Intellectual Property. All intellectual property, including, without limitation, products relating to Chiron Health’s business, is the property of Chiron Health, and the Provider shall not be allowed to possess or use them except as authorized under the terms of the Agreement or this BAA. Provider’s right to use such intellectual property in accordance with the terms of the Agreement and, as applicable, this BAA, shall expire upon the termination of the Agreement and Provider shall not have any further right to use such intellectual property.
This Section of the Addendum shall survive the termination or expiration of the Addendum or the Agreement.

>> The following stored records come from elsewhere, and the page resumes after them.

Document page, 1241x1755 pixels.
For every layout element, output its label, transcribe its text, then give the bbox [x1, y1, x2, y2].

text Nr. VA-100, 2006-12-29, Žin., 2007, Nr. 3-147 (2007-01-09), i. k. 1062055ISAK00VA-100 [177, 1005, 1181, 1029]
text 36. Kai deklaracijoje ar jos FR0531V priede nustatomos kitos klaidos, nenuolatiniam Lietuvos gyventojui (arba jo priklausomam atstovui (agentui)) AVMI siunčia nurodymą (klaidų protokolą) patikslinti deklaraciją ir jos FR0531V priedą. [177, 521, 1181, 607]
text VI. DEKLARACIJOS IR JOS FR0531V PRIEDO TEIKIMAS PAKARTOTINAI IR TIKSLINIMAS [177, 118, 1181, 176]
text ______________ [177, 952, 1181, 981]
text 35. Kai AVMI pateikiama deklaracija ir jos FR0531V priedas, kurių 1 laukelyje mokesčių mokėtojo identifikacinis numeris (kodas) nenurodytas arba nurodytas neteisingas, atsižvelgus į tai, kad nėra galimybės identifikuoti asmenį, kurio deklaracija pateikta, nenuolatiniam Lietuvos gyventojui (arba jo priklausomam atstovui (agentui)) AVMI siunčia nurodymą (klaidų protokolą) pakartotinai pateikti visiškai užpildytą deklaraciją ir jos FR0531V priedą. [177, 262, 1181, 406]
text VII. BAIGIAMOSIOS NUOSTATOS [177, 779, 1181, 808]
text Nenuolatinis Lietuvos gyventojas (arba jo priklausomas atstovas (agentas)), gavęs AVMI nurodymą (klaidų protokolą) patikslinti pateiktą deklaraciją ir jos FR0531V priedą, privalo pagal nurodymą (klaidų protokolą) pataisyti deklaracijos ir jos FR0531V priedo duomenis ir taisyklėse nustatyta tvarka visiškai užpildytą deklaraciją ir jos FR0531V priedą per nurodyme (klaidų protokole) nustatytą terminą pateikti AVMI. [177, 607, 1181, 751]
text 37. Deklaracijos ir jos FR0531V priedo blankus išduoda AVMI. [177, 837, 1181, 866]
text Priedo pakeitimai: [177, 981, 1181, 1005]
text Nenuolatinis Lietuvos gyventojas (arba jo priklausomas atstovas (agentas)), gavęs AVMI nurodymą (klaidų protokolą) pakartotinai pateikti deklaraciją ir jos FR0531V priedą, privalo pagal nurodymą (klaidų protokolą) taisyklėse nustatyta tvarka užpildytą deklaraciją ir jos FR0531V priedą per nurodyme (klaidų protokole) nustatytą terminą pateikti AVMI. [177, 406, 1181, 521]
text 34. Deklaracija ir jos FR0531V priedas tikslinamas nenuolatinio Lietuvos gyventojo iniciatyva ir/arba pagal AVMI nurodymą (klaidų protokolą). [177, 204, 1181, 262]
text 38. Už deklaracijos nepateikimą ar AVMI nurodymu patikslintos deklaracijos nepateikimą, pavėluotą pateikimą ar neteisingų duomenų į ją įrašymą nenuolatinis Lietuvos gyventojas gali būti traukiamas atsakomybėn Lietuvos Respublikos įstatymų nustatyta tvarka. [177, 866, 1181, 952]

Force Majeure. Neither party shall be liable for non-performance, defective performance or late performance of any of its obligations under the Agreement to the extent and for such periods of time as such non-performance, defective performance or late performance is due to reasons outside such party’s control, including acts of God, action of any governmental authority, civil disturbances, strikes, information systems interruptions or failures or other acts beyond the parties’ control; provided, however, that in any such event, each party shall use its good faith efforts to perform its duties and obligations under this Agreement.
Governing Law. This BAA shall be governed by and construed in accordance with the internal laws (and not the law of conflicts) of Texas.
Term. This BAA shall become effective on the Addendum Effective Date and shall expire when all of the PHI provided by Covered Entity to Chiron Health is destroyed or returned to Covered Entity.